Wireless pulmonary artery haemodynamic monitoring in chronic heart failure: a randomised controlled trial
Results of previous studies support the hypothesis that implantable haemodynamic monitoring systems might reduce rates of hospitalisation in patients with heart failure. We undertook a single-blind trial to assess this approach. Patients with New York Heart Association (NYHA) class III heart failure, irrespective of the left ventricular ejection fraction, and a previous hospital admission for heart failure were enrolled in 64 centres in the USA. They were randomly assigned by use of a centralised electronic system to management with a wireless implantable haemodynamic monitoring (W-IHM) system (treatment group) or to a control group for at least 6 months. Only patients were masked to their assignment group. In the treatment group, clinicians used daily measurement of pulmonary artery pressures in addition to standard of care versus standard of care alone in the control group. The primary efficacy endpoint was the rate of heart-failure-related hospitalisations at 6 months. The safety endpoints assessed at 6 months were freedom from device-related or system-related complications (DSRC) and freedom from pressure-sensor failures. All analyses were by intention to treat.
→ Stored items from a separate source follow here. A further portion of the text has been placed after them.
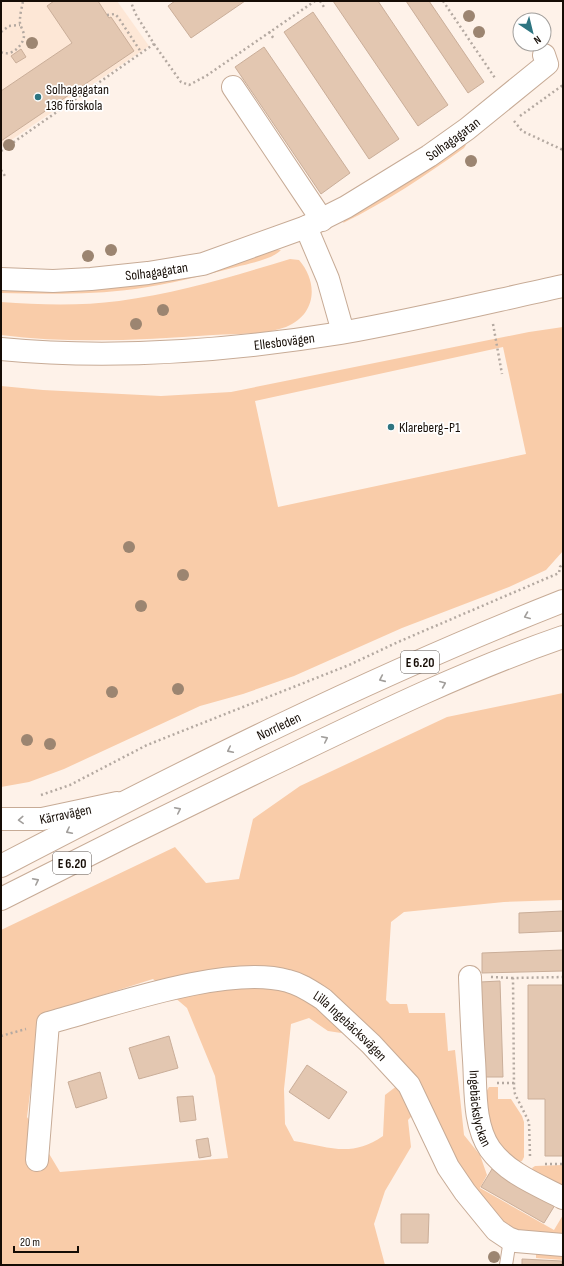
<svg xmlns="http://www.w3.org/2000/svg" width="564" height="1266" font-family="'Sofia Sans Condensed',sans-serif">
	<rect width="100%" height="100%" fill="#fef2e9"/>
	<path fill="#fde7d6" d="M1,1H117L149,46L1,147Z"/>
	<path fill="#f9cca9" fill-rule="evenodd" d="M464,144L466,145L464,148C425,176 386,202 343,223L345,219L404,184Z
		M271,249L281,250C271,260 250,263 236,267C203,276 169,284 135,289C91,295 45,294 1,293V288Z
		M290,259L299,260C319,283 316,315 286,327C264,335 236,334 213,335C143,340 71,344 1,335V302C40,305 81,306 119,301C178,293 234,276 290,259Z
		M563,327V551L546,570L509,587L402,628L294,676L243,694L200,706L64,769L29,782L1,787V386L43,390L161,396L231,392L529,332ZM503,347L526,454L278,507L255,401Z
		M563,693V900L504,902L404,912L391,922L386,1000L390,1004H407L409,1013H445L448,1051L455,1050L464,1135L480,1155L487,1175L480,1188L554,1230L563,1215V1233L558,1234L525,1232L513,1228L502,1222L470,1193L425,1102L408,1120L411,1147L385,1191L374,1224L385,1265H1V930L175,847L206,883L239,879L253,819L300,786L447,717ZM153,979L187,1008L215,1076L228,1158L60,1172L27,1117L40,1015ZM309,1018L328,1031L361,1036L406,1079L385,1095L383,1136C351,1158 330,1147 294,1141L285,1124L284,1089L291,1024Z
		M489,1087H498V1099H511L522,1116L524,1122V1157L522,1161L519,1162L508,1157L489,1131L485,1094Z
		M563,1165V1186L535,1172L532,1168L535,1166Z
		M536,1254L563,1256V1260L536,1258Z"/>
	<path fill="#e3c7b1" stroke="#caae99" d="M54,1H98L109,18L111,17L134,51L1,141V91L72,43L47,6Z
		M175,1H245L191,38L168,6Z
		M333,1H378L448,105L418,126Z
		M406,1H429L484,82L468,93Z
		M313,12L399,139L369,159L284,32Z
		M264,47L350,173L321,194L235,67Z
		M21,49L26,57L16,63L11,56Z
		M563,911V931L519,933V913Z
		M563,950V971L482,973V953Z
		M500,981L503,1077H483L480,982Z
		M528,985H563V1156H545V1099H528Z
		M169,1036L178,1068L139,1079L129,1048Z
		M307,1065L347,1092L329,1119L289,1092Z
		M100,1072L107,1098L76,1108L68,1082Z
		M193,1096L196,1120L180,1122L177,1097Z
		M208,1138L211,1156L199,1158L196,1140Z
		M492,1169L555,1205L544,1223L481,1187Z
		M401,1214H429L428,1243H401Z
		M522,1259L562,1261L561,1265H522Z"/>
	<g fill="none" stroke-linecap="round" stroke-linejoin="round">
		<g stroke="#c7ab96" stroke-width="14">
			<path id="service" d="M506,1265L509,1246L512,1239"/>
		</g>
		<g stroke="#c7ab96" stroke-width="24">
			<g id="minor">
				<path d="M233,87L322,220"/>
				<path d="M306,227L328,279L343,332"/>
				<path id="s1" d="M1,279L53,281L91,279L148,273L203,264L306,227L346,207L429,156L467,129L547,64L544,55"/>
				<path id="s2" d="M470,977C471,1005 472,1032 474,1060C476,1088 473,1124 490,1149C507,1173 538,1185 563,1198"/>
				<path id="s3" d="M37,1160L48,1023C111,1006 227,964 288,981C301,984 312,992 323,999L371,1044L409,1085L448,1167L465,1192L496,1230L508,1238L516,1241L563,1245"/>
			</g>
		</g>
		<g stroke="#c7ab96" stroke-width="24">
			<g id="secondary">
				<path id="s4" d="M1,349C114,360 229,351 341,333C415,320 489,302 563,286"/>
				<path id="s5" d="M1,819H42L117,803"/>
			</g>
		</g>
		<g stroke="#c7ab96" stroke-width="24">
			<g id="trunk">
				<path id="s6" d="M1,866C185,770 370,677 563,601"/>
				<path d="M1,899C97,850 194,802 292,755C381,712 470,669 563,637"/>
			</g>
		</g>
		<path stroke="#b4a9a1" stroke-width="2.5" stroke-dasharray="2 3" stroke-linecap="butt" d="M320,1L324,7
			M443,1L495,78
			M107,15L115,14L118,17L141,52
			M1,32L9,26L20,25
			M269,32L274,39
			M154,44L181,82L189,85L206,76L315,1
			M1,52C11,57 23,46 24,36C24,30 19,26 20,20C20,14 22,7 23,1
			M520,116L563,85
			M514,121L522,131L563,150
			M1,151L154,44L135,13L131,2
			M1,170L5,176
			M493,324L502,374
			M41,795L70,785L147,745L349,665L398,642L559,573L560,567L563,563
			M491,977L513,978
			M1,1036L26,1029
			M497,1083H514
			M530,1156L529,1122L515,1094L514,1087L513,978L563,977
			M545,1164H563"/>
		<use href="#service" stroke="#fff" stroke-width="12"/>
		<use href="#minor" stroke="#fff" stroke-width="22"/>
		<use href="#secondary" stroke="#fff" stroke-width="22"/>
		<use href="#trunk" stroke="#fff" stroke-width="22"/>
	</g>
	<g fill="#9c8571">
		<circle cx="469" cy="16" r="6"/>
		<circle cx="479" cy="32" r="6"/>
		<circle cx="32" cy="43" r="6"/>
		<circle cx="9" cy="145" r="6"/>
		<circle cx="471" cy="161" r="6"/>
		<circle cx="111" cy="250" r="6"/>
		<circle cx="88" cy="256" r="6"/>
		<circle cx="163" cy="310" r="6"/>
		<circle cx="136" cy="324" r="6"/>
		<circle cx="129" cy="547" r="6"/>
		<circle cx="183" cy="575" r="6"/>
		<circle cx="141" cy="606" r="6"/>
		<circle cx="178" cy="689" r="6"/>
		<circle cx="112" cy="692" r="6"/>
		<circle cx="27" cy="740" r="6"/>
		<circle cx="50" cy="744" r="6"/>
		<circle cx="494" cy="1257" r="6"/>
	</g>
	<defs><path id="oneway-chevron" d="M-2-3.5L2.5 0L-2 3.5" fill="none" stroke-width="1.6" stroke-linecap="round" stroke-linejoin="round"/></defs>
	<g stroke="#a19e9b">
		<use href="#oneway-chevron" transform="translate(527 616) rotate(158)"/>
		<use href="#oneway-chevron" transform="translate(382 679) rotate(156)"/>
		<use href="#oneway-chevron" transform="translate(443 684) rotate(-23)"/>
		<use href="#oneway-chevron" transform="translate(325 739) rotate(-26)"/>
		<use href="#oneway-chevron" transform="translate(230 750) rotate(154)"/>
		<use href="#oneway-chevron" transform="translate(178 810) rotate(-26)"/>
		<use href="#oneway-chevron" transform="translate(21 820) rotate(177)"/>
		<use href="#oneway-chevron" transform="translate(69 831) rotate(153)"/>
		<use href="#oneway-chevron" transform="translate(36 881) rotate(-27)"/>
	</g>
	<g fill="#2e7581" stroke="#fff" stroke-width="1.5">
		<circle cx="38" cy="97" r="4"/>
		<circle cx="391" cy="427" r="4"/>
	</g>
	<g text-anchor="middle" stroke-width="3.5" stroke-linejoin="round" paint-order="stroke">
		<g fill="#fff" stroke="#5b5550" stroke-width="1">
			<rect x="401" y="651" width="38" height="22" rx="3"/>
			<rect x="53" y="852" width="38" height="22" rx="3"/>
		</g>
		<g font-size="13" font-weight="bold" fill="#150c05">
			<text x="420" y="667">E 6.20</text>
			<text x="72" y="868">E 6.20</text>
		</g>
		<g font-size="14" fill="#150c05" stroke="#fff" text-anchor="start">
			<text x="46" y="94">Solhagagatan<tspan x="46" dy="16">136 förskola</tspan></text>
			<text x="399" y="432">Klareberg-P1</text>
		</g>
		<g font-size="14" fill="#150c05" stroke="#fff">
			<text dy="5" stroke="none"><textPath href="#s1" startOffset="484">Solhagagatan</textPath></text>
			<text dy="5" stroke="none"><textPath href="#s1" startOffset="156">Solhagagatan</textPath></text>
			<text dy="5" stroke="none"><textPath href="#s4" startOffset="284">Ellesbovägen</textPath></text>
			<text dy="5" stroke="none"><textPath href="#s6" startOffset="311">Norrleden</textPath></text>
			<text dy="5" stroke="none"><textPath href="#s5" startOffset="65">Kärravägen</textPath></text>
			<text dy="5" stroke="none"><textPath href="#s3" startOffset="461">Lilla Ingebäcksvägen</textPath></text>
			<text dy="5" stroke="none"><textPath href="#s2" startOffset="132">Ingebäckslyckan</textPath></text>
		</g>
	</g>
	<rect width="564" height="1266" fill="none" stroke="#150c05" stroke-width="4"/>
	<g transform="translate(532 32) rotate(145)"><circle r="19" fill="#ffffff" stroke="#a19e9b"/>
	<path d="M0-3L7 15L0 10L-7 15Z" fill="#2e7581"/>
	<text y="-6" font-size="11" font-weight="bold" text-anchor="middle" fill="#150c05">N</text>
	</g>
	<path d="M14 1246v6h64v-6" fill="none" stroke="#150c05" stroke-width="2"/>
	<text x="20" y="1246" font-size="12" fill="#150c05" stroke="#ffffff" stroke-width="3" paint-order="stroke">20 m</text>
</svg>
This trial is registered with ClinicalTrials.gov, number NCT00531661. In 6 months, 83 heart-failure-related hospitalisations were reported in the treatment group (n=270) compared with 120 in the control group (n=280; rate 0·31 vs 0·44, hazard ratio [HR] 0·70, 95% CI 0·60–0·84, p<0·0001). During the entire follow-up (mean 15 months [SD 7]), the treatment group had a 39% reduction in heart-failure-related hospitalisation compared with the control group (153 vs 253, HR 0·64, 95% CI 0·55–0·75; p<0·0001). Eight patients had DSRC and overall freedom from DSRC was 98·6% (97·3–99·4) compared with a prespecified performance criterion of 80% (p<0·0001); and overall freedom from pressure-sensor failures was 100% (99·3–100·0). Our results are consistent with, and extend, previous findings by definitively showing a significant and large reduction in hospitalisation for patients with NYHA class III heart failure who were managed with a wireless implantable haemodynamic monitoring system. The addition of information about pulmonary artery pressure to clinical signs and symptoms allows for improved heart failure management. CardioMEMS.